Despite serious discussions dealing with a possible closure of the park, the 1990s saw a process of replacing improvised or damaged structures as well as expanding the zoo with new areas for African ungulates and primates, as well as species from alpine regions of Asia and Europe. At the same time, Berlin Tierpark, which now was designated to complement Berlin Zoological Garden, had to give up some species such as great apes. In recent years, the zoo has become famous for its successful elephant breeding program. It is also one of the few zoos in Western Europe that houses various large herds of ungulates, including some rarely kept species such as muskoxen and takin. It has the most diverse collection of hoofed mammals in Europe. Due to economic challenges, Berlin Tierpark recently issued a new master plan which identifies a number of potential attractions and revenues, though the funding for the proposed projects is not clear.

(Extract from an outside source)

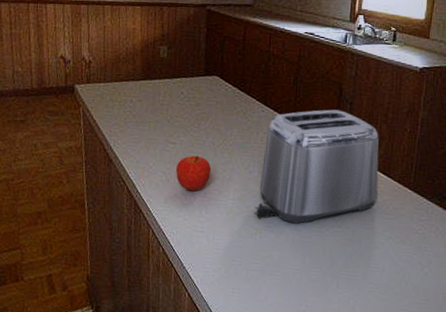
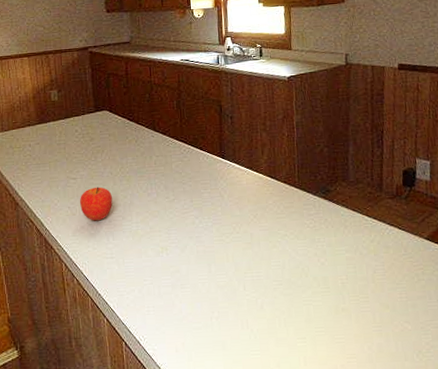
toaster: present [254,109,380,224] -> none [157,125,268,237]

Tierpark Berlin has faced several controversies in the past, including allegations in 2008 by Green Party politician Claudia Hämmerling that it illegally sold animals, such as a pygmy hippopotamus and several Asiatic black bears, for slaughter under its former director Bernhard Blaszkiewitz (also the director of the Berlin Zoo). The same year, Blaszkiewitz faced criticism for breaking the necks of several feral domestic housecat kittens at the Berlin Zoo. A polar bear cub born in 2018 was found to be the offspring of bears who were brother and sister, accidentally housed together due to a studbook error.

== Statistics ==

| Animals | Number | Species |
|---|---|---|
| Mammals | 1,283 | 199 |
| Birds | 2,380 | 356 |
| Reptiles | 508 | 103 |
| Amphibians | 55 | 3 |
| Fish | 938 | 106 |
| Invertebrates | 2,086 | 79 |
| Total (2013) | 7,250 | 846 |

== Directors ==
The first director (1955–1990) of the Tierpark Berlin-Friedrichsfelde, Heinrich Dathe, was a well-known scientist. He edited five scentitific journals and wrote more than 1,000 scientific and popular papers and books. He was succeeded by Bernhard Blaszkiewitz.